Les papillons sont des "bio-indicateurs", c'est-à-dire qu'ils sont "très sensibles, même à de petits changements dans l'écosystème", en raison de leur cycle de vie qui commence par des œufs, puis des chenilles et enfin une brève vie d'adulte, explique Mme Checa. Les saisons de sécheresse notamment "sont mortelles" pour les insectes.

Mme Levy explique l'effet domino de la crise climatique sur l'écosystème. "Si la plante hôte (dont se nourrit la chenille) ne s'adapte pas à ces changements climatiques, le papillon ne pourra pas survivre".

«Problème grave»

En Equateur, il existe environ 4.000 espèces de papillons, un nombre proche de celui des pays voisins, le Pérou et la Colombie, qui sont quatre fois plus grands.

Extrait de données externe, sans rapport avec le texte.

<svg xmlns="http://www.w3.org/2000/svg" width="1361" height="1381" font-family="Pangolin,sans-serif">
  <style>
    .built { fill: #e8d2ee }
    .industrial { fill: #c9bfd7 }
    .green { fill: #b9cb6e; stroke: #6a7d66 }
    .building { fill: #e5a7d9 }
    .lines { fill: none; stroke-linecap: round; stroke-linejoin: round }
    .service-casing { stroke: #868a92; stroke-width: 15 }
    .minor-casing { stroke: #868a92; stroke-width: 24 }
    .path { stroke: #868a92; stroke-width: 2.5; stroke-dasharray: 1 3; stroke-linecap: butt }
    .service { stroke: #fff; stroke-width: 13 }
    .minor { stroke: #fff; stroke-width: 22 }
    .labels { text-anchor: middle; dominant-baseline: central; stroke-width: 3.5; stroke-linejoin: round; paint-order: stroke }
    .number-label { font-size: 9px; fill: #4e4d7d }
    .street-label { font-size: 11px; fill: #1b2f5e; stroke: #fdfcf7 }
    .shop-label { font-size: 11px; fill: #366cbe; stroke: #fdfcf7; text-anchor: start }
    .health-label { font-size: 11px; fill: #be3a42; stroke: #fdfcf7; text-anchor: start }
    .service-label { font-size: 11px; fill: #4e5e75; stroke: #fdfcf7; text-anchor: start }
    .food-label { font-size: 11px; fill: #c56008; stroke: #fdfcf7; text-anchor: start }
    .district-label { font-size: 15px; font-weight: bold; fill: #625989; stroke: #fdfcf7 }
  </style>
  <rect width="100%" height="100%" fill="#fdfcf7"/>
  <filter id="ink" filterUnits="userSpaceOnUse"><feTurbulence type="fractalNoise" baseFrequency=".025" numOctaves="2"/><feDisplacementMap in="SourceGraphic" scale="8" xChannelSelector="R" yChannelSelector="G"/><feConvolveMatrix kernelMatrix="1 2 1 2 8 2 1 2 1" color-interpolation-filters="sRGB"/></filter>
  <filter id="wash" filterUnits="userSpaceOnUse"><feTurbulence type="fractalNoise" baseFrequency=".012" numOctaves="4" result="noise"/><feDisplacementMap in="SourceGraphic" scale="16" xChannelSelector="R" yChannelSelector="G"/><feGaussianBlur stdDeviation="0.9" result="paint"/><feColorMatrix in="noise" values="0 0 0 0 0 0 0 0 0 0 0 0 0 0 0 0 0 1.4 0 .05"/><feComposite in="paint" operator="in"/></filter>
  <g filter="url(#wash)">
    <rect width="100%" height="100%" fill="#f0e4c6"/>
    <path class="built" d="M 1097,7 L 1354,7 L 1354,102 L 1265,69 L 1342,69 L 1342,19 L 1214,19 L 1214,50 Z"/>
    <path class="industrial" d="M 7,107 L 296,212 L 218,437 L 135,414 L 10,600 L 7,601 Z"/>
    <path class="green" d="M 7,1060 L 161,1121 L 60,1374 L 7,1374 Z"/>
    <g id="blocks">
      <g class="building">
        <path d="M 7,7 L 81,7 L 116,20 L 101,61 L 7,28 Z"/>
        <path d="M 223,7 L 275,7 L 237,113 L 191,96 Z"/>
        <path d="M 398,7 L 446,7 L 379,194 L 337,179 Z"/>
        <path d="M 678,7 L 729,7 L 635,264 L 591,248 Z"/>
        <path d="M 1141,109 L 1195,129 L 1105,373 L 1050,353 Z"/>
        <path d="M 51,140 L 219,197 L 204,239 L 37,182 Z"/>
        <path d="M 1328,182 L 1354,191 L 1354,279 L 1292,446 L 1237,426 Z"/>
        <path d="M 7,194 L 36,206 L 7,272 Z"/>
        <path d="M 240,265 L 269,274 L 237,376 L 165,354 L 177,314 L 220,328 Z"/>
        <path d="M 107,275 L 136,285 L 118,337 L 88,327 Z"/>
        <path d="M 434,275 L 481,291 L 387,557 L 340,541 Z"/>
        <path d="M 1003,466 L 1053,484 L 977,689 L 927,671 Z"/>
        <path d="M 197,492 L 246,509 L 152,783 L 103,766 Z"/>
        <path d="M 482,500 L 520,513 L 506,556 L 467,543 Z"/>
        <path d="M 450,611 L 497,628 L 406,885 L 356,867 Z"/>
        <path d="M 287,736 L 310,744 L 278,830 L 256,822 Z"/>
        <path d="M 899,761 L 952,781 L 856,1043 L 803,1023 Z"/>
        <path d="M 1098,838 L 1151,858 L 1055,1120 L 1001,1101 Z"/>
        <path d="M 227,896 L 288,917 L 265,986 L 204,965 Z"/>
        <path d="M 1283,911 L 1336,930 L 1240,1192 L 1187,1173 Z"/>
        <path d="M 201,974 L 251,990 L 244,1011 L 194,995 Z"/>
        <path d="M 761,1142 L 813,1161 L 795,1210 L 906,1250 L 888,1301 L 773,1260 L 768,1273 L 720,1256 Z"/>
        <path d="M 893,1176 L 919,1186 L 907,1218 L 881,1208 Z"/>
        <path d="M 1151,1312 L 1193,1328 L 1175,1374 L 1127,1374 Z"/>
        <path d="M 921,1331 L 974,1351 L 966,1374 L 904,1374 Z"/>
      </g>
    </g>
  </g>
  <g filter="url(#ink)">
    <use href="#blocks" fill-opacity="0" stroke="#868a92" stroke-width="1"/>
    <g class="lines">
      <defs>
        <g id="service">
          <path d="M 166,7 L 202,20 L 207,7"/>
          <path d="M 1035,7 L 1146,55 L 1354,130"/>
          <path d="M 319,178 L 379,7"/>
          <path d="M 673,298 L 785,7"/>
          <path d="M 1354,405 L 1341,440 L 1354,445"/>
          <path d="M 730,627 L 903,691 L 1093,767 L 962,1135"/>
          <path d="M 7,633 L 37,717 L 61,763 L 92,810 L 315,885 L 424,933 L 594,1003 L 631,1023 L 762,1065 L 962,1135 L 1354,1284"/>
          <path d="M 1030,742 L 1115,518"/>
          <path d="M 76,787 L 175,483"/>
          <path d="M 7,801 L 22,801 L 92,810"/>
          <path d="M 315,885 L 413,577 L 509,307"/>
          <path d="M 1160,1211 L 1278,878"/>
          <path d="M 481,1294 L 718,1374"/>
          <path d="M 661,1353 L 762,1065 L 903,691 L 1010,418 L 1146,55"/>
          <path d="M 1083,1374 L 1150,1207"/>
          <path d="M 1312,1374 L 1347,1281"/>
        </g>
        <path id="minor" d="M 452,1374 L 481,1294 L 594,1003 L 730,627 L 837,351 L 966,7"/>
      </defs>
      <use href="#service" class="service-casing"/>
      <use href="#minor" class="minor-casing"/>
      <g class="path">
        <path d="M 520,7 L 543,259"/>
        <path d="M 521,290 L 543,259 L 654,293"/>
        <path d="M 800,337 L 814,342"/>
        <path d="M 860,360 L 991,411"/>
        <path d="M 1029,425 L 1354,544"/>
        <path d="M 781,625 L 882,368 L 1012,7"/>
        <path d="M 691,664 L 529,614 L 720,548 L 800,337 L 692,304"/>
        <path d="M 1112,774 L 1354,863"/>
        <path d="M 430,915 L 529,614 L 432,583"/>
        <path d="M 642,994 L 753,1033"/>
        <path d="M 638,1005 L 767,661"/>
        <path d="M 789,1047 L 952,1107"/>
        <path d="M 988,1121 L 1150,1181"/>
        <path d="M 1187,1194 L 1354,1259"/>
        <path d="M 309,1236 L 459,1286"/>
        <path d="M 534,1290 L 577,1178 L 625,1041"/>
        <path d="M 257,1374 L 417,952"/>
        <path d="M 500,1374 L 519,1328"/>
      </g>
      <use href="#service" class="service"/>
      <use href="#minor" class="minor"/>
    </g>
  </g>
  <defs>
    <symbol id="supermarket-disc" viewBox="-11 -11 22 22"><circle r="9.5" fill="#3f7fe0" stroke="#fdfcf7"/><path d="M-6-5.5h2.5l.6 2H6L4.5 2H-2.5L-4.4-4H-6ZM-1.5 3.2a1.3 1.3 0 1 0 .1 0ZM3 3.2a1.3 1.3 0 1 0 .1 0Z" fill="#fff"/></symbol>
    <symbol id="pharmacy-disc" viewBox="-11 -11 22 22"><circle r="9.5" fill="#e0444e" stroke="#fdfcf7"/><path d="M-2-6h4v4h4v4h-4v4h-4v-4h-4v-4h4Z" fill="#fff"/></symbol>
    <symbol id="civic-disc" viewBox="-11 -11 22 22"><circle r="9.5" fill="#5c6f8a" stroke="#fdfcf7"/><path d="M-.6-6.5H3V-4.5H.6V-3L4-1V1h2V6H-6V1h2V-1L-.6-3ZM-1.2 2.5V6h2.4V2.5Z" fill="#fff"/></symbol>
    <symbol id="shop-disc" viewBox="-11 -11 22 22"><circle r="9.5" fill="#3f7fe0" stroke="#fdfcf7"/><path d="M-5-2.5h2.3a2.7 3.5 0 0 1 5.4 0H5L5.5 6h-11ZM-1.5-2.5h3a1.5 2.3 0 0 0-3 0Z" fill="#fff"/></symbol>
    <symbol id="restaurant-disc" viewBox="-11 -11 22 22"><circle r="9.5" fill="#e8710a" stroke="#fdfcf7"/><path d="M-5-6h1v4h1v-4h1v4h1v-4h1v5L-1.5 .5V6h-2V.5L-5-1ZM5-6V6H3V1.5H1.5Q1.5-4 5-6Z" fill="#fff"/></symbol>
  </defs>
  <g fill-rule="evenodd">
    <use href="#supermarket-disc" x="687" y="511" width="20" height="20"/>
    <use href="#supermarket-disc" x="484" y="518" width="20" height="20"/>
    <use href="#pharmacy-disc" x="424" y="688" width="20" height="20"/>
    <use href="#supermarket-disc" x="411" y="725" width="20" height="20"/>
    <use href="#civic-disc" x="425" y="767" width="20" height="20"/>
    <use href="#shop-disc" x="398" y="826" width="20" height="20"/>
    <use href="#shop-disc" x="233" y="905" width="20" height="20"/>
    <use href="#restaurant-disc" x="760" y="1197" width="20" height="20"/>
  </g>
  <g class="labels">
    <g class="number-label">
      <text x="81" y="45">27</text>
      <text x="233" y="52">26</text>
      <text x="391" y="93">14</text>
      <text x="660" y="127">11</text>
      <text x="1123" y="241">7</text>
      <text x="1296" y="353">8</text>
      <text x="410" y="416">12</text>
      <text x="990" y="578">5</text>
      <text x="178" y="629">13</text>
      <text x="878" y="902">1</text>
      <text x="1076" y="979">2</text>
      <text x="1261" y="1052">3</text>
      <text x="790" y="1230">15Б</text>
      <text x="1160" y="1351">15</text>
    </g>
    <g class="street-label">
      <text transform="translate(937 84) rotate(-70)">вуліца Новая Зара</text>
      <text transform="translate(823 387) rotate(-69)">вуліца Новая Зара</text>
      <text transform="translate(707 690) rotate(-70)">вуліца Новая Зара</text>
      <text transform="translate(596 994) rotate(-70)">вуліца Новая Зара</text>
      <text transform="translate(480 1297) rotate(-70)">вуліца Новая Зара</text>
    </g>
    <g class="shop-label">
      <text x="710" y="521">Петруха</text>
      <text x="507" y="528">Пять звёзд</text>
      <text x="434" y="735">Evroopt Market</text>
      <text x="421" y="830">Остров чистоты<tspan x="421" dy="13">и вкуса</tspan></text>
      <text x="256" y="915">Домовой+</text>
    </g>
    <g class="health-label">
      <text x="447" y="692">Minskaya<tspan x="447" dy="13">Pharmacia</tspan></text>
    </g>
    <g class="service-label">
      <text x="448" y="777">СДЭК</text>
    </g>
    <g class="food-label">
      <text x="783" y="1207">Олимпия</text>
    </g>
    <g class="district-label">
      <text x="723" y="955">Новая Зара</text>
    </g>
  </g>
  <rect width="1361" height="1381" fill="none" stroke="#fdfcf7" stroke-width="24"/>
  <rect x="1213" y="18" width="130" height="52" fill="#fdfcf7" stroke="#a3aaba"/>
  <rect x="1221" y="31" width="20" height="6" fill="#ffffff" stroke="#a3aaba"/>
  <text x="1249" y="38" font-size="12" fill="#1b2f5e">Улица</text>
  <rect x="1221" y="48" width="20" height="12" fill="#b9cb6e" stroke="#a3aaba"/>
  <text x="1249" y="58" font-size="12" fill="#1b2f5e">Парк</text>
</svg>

Dans les zones tropicales, les papillons ne sont pas adaptés aux changements climatiques, comme c'est le cas dans les pays à quatre saisons des régions aux climats plus tempérés.

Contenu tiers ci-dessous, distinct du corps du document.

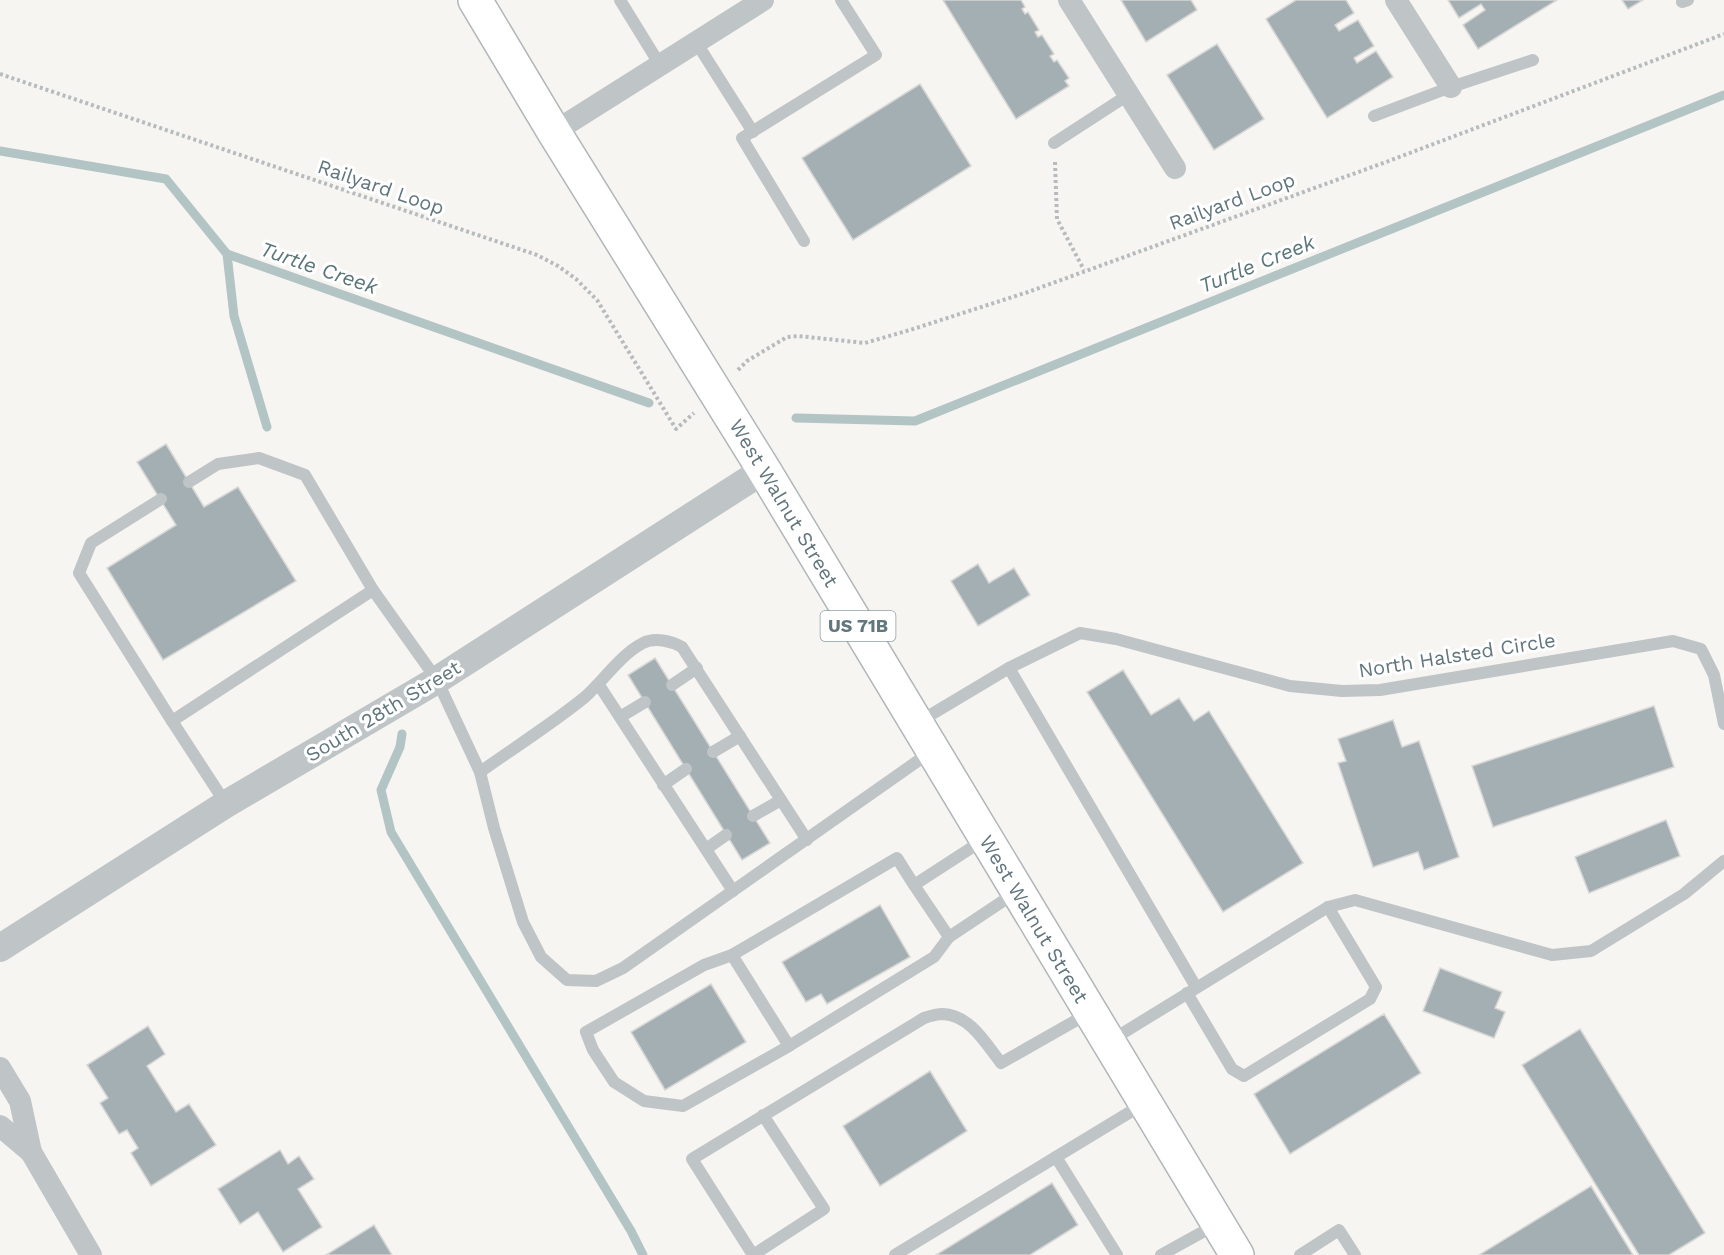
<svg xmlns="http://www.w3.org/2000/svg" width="1724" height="1255" font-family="'Work Sans',sans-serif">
  <rect width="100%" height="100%" fill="#f6f5f2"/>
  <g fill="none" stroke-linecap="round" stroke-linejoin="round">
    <g stroke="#b3c4c5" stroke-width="9">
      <path d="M 0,151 L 166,179 L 227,254 L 649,403"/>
      <path d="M 227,254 L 234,316 L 267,427"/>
      <path d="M 796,418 L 915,421 L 1724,95"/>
      <path d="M 402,734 L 400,747 L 381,790 L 391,832 L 631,1231 L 643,1255"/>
    </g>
  </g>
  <g fill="#a3afb2" stroke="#d7d7d5" stroke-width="1.5">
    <path d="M 943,0 L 1021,0 L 1025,7 L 1022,9 L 1025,14 L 1028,12 L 1039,30 L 1035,32 L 1038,37 L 1042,35 L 1054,54 L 1050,56 L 1054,62 L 1057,60 L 1069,78 L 1065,81 L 1069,86 L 1016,119 Z"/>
    <path d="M 1121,0 L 1191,0 L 1197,10 L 1146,42 Z"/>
    <path d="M 1296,0 L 1346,0 L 1354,13 L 1335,25 L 1339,31 L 1358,20 L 1374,46 L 1354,58 L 1357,63 L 1376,51 L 1393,77 L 1327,118 L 1266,19 Z"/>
    <path d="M 1448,0 L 1557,0 L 1478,49 L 1463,25 L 1485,10 L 1481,4 L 1459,18 Z"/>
    <path d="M 1622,0 L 1643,0 L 1628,9 Z"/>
    <path d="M 1217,44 L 1264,119 L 1214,150 L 1167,75 Z"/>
    <path d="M 920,84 L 971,166 L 853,240 L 802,158 Z"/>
    <path d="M 166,444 L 204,507 L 238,487 L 296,581 L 163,660 L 107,568 L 176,525 L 137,462 Z"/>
    <path d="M 978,564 L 989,583 L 1014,568 L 1030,595 L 978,626 L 951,581 Z"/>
    <path d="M 655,658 L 770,843 L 742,860 L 628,675 Z"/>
    <path d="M 1123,670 L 1151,715 L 1179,698 L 1194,721 L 1209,711 L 1303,863 L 1223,912 L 1087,692 Z"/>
    <path d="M 1654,706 L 1674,767 L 1493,827 L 1472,766 Z"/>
    <path d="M 1393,720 L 1402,747 L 1419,741 L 1459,857 L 1424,870 L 1418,852 L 1373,867 L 1338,763 L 1346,761 L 1338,739 Z"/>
    <path d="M 1666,820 L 1680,856 L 1589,893 L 1575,857 Z"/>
    <path d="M 880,905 L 910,957 L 827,1004 L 821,994 L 806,1002 L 782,962 Z"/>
    <path d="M 1440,968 L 1502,992 L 1495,1008 L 1505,1012 L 1494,1038 L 1423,1011 Z"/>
    <path d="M 711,984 L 746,1042 L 665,1090 L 631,1032 Z"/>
    <path d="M 1384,1014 L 1421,1073 L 1290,1154 L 1254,1094 Z"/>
    <path d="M 148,1026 L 165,1054 L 147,1066 L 176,1112 L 189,1104 L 216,1145 L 151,1186 L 131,1153 L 138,1148 L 127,1130 L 119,1134 L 100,1103 L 108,1098 L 87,1065 Z"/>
    <path d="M 1580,1029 L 1705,1233 L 1669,1255 L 1639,1255 L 1522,1065 Z"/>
    <path d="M 930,1071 L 967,1131 L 880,1186 L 843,1126 Z"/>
    <path d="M 280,1150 L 288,1164 L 299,1156 L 314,1179 L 298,1189 L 322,1227 L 283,1252 L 258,1212 L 240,1224 L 218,1189 Z"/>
    <path d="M 1052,1183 L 1078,1225 L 1030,1255 L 936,1255 Z"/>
    <path d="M 1591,1186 L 1633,1255 L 1479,1255 Z"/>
    <path d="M 374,1225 L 392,1255 L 326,1255 Z"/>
  </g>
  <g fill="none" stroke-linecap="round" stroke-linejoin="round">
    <g stroke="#b0b6b9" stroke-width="36">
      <path id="primary" d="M 475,0 L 554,132 L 764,470 L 1237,1255"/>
    </g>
    <g stroke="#b7bbbd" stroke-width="4" stroke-dasharray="3 3" stroke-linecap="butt">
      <path d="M 0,74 L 537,255 L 558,266 L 576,279 L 597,300 L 676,429 L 694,413"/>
      <path d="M 1055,162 L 1057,219 L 1084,270"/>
      <path d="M 738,370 L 747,361 L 787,337 L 798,336 L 865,343 L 910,330 L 1028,292 L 1386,162 L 1724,34"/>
    </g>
    <g stroke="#bfc4c6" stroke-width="12">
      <path d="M 620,0 L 660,65"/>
      <path d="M 1682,2 L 1688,0"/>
      <path d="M 696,42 L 753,132"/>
      <path d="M 1374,116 L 1451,87 L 1533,60"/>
      <path d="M 1054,143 L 1128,95"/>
      <path d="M 804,241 L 742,138 L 876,55 L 841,0"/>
      <path d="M 189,482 L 218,464 L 259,458 L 305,475 L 373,590"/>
      <path d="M 161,499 L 91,543 L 79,573 L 172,721"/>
      <path d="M 1009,668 L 1196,987"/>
      <path d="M 599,685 L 733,891"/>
      <path d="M 672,685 L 697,668"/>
      <path d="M 620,717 L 645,702"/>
      <path d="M 917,723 L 1009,668 L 1080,633 L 1116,639 L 1290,686 L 1342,691 L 1380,690 L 1673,641 L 1701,649 L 1714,675 L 1724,724"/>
      <path d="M 713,752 L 740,736"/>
      <path d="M 480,772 C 515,747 552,724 585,697 C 604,680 620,655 643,643 C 655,637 671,641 682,647 L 807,840"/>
      <path d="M 663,785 L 686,769"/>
      <path d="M 226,804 L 172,721 L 373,590 L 437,680 L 480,772 L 494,828 L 523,922 L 541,957 L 567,980 L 596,981 L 623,968 L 932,751"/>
      <path d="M 753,816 L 781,800"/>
      <path d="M 706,849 L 726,835"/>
      <path d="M 914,885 L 949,937 L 934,957 L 789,1046 L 732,955 L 897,858 L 914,885 L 985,839"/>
      <path d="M 949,937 L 1018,891"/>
      <path d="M 732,955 L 704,965 L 586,1032 L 593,1050 L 614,1082 L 644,1101 L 683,1106 L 789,1046"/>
      <path d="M 1187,993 L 1232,1069 L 1244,1076 L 1370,999 L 1376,987 L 1328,907"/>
      <path d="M 1110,1041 L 1328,907 L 1355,900 L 1552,955 L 1591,951 L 1684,894 L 1724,861"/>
      <path d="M 763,1115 L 824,1209 L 753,1255 L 692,1159 L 924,1018 C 930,1016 937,1014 943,1014 C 970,1015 986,1044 1001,1063 L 1089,1013"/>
      <path d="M 1056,1157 L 1145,1103"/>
      <path d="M 895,1255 L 1056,1157 L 1117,1255"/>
      <path d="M 1161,1255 L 1217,1224"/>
      <path d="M 1300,1255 L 1339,1230 L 1355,1255"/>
    </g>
    <g stroke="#bfc4c6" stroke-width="22">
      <path d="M 1069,0 L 1175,168"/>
      <path d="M 1396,0 L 1451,87"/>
      <path d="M 554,132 L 763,0"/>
      <path d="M 0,1068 L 20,1101 L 31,1152 L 91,1255"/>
      <path d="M 0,1126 L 31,1152"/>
    </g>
    <path stroke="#bfc4c6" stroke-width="28" d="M 0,948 L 226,804 L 437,680 L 764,470"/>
    <use href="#primary" stroke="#fff" stroke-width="33"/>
  </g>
  <g text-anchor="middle" stroke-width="6" stroke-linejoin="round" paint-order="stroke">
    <rect fill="#fff" stroke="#909fa4" stroke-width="1.5" x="820.5" y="611" width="75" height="30" rx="4.5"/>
    <g font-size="18" font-weight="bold" fill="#61767d">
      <text x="858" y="632">US 71B</text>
    </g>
    <g font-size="20" fill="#61767d" stroke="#fff">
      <text transform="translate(381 187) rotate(19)" y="7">Railyard Loop</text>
      <text transform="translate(1232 201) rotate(-20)" y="7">Railyard Loop</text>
      <text transform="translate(784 503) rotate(59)" y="7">West Walnut Street</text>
      <text transform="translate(1457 655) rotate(-9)" y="7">North Halsted Circle</text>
      <text transform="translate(383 711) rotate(-31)" y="7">South 28th Street</text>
      <text transform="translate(1034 919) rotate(59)" y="7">West Walnut Street</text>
    </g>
    <g font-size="21" font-style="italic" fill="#5b7679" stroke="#fff">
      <text transform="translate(1257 264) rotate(-22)" y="7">Turtle Creek</text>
      <text transform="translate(319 268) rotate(19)" y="7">Turtle Creek</text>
    </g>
  </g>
</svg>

"Si le climat se refroidit ou se réchauffe (jusqu'à des températures excessives), ils n'ont pas beaucoup de chances de s'adapter rapidement",  prévient Mme Levy.

Selon un document publié par l'Organisation des Nations unies pour l'alimentation et l'agriculture (FAO) en 2023, quelque 35% des espèces d'insectes de la planète sont menacées d'extinction.

"C'est un problème grave pour nous" en raison des fonctions qu'ils remplissent dans la nature, comme la pollinisation, souligne Mme Checa. Et le plus grave, c'est que dans des endroits très diversifiés comme la réserve de Yasuni, "le taux de découverte d'espèces est plus lent que le taux d'extinction", ajoute-t-elle.